• _TEXT SHOWN_:
Segment Open

Back Yard: (Property goes about 6 feet past the Kwanzan Cherry)






View from the deck. you can see the slice lines.


----------



## Lust4Lawn (Aug 4, 2020)

Well, it looks like the slit seeder that dropped seed at a higher rate on the right side has really bit me.


----------



## Lust4Lawn (Aug 4, 2020)

This area shows the most effect from the crappy slit seeder. This area had pretty heavy moss which is the lighter green area. The thing is that the seeder was able to rip thorugh it and get seed going. I've got to deal with this moss later.


I've run a manual reel mower a few times to keep the orignial grass low enough to give the overseed grass a fighting chance.


----------



## Lust4Lawn (Aug 4, 2020)

I have not done anything yet with the moss but this is filling in nicely otherwise. I spoonfed .2/lbs of N per 1000 via AMS spray on 10/2 and went on vacation for nine days. I mowed to 2.5" upon return and got 2 days of rain with totals of aobut 1.5-2". Here are photos from this morning showing the progress.


----------



## Lust4Lawn (Aug 4, 2020)

On Monday I got my spoonfeeding of .2 lbs of N via AMS spray and K4L Extreme Blend at ~2 tsp per 1000 ib 10/19. Watered it in shortly afterwards and cut the lawn that evening to 2.5" HOC. Now it's Thursday and it probably could use another trim.


----------



## Bri831 (Apr 5, 2020)

I love the mix you used. Is levitts still in business?


----------



## Lust4Lawn (Aug 4, 2020)

@Bri831 Yes, they are open. I know their mobile website was down for a while but I was just there about a week ago.

I spread 2lbs/1K of SOP on this area on 4/3.


----------



## Lust4Lawn (Aug 4, 2020)

Here is where I am at in the backyard:


I picked up a SunJoe Scarifier last week and last night gave it a proper break-in. I grabbed 100 feet of 12ga power cords from my garage, dropped the setting to -5mm and -10mm depending on conditions and ran over about 80% of the backyard. I ran perpendicular to the path that I took last time due to the heavy banding from the defective slit seeder I rented last fall. The little machine works quite well and sounds like a vacuum cleaner.

Segment Closed

• _PROMPT_:
Print the lawn overseeding thread in full, with every word and line unchanged. The data that follows was taken from a separate source.

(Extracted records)
Segment Open

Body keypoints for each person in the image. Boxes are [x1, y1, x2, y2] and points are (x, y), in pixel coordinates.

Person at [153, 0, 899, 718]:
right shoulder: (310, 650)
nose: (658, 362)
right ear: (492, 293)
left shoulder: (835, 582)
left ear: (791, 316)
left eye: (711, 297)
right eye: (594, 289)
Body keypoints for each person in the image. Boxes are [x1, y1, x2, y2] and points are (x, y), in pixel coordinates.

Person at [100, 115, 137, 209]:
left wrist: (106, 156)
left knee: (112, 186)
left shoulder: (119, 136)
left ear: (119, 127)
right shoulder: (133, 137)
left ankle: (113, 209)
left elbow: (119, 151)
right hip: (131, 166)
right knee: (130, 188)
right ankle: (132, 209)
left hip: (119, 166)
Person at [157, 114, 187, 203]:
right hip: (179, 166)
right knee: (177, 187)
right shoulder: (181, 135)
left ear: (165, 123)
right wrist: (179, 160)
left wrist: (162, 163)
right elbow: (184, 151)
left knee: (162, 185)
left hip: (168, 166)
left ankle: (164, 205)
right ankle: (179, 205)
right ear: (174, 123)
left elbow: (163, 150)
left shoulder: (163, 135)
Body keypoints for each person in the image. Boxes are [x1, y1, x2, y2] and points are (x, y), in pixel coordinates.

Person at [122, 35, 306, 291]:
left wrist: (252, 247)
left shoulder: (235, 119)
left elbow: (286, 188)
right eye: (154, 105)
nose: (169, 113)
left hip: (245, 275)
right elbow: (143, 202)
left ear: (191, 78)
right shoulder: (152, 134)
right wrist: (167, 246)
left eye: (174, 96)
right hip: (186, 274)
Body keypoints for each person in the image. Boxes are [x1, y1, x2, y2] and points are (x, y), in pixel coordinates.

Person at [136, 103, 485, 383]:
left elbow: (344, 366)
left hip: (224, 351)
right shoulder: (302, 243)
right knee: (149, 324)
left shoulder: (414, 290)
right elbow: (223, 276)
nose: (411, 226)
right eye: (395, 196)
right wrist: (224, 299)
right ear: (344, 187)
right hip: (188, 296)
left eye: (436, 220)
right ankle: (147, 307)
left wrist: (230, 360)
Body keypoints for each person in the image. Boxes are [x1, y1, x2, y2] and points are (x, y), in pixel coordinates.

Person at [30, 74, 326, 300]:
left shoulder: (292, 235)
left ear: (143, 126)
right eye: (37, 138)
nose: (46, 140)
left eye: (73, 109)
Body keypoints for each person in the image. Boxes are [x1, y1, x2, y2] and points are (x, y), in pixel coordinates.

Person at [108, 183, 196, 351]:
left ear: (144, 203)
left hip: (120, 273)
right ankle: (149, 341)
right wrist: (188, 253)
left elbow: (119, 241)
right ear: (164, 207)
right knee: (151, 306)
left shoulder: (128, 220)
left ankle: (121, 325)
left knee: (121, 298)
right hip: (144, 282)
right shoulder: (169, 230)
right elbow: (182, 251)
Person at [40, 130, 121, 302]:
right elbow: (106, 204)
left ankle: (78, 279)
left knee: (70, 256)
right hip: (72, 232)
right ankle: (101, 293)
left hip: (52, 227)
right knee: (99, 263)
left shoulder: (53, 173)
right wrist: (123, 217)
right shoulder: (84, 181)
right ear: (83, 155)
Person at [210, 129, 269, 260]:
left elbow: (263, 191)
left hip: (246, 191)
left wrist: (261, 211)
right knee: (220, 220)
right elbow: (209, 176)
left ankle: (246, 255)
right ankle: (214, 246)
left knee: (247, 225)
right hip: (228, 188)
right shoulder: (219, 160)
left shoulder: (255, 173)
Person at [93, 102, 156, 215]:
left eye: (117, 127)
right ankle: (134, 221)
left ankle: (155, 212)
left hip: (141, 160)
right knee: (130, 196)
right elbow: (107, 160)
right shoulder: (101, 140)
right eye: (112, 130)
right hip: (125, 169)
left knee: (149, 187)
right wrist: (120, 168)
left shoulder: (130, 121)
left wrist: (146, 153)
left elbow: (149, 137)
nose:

Segment Closed

• _YOUR RESPONSE_:
Back Yard: (Property goes about 6 feet past the Kwanzan Cherry)






View from the deck. you can see the slice lines.


----------



## Lust4Lawn (Aug 4, 2020)

Well, it looks like the slit seeder that dropped seed at a higher rate on the right side has really bit me.


----------



## Lust4Lawn (Aug 4, 2020)

This area shows the most effect from the crappy slit seeder. This area had pretty heavy moss which is the lighter green area. The thing is that the seeder was able to rip thorugh it and get seed going. I've got to deal with this moss later.


I've run a manual reel mower a few times to keep the orignial grass low enough to give the overseed grass a fighting chance.


----------



## Lust4Lawn (Aug 4, 2020)

I have not done anything yet with the moss but this is filling in nicely otherwise. I spoonfed .2/lbs of N per 1000 via AMS spray on 10/2 and went on vacation for nine days. I mowed to 2.5" upon return and got 2 days of rain with totals of aobut 1.5-2". Here are photos from this morning showing the progress.


----------



## Lust4Lawn (Aug 4, 2020)

On Monday I got my spoonfeeding of .2 lbs of N via AMS spray and K4L Extreme Blend at ~2 tsp per 1000 ib 10/19. Watered it in shortly afterwards and cut the lawn that evening to 2.5" HOC. Now it's Thursday and it probably could use another trim.


----------



## Bri831 (Apr 5, 2020)

I love the mix you used. Is levitts still in business?


----------



## Lust4Lawn (Aug 4, 2020)

@Bri831 Yes, they are open. I know their mobile website was down for a while but I was just there about a week ago.

I spread 2lbs/1K of SOP on this area on 4/3.


----------



## Lust4Lawn (Aug 4, 2020)

Here is where I am at in the backyard:


I picked up a SunJoe Scarifier last week and last night gave it a proper break-in. I grabbed 100 feet of 12ga power cords from my garage, dropped the setting to -5mm and -10mm depending on conditions and ran over about 80% of the backyard. I ran perpendicular to the path that I took last time due to the heavy banding from the defective slit seeder I rented last fall. The little machine works quite well and sounds like a vacuum cleaner.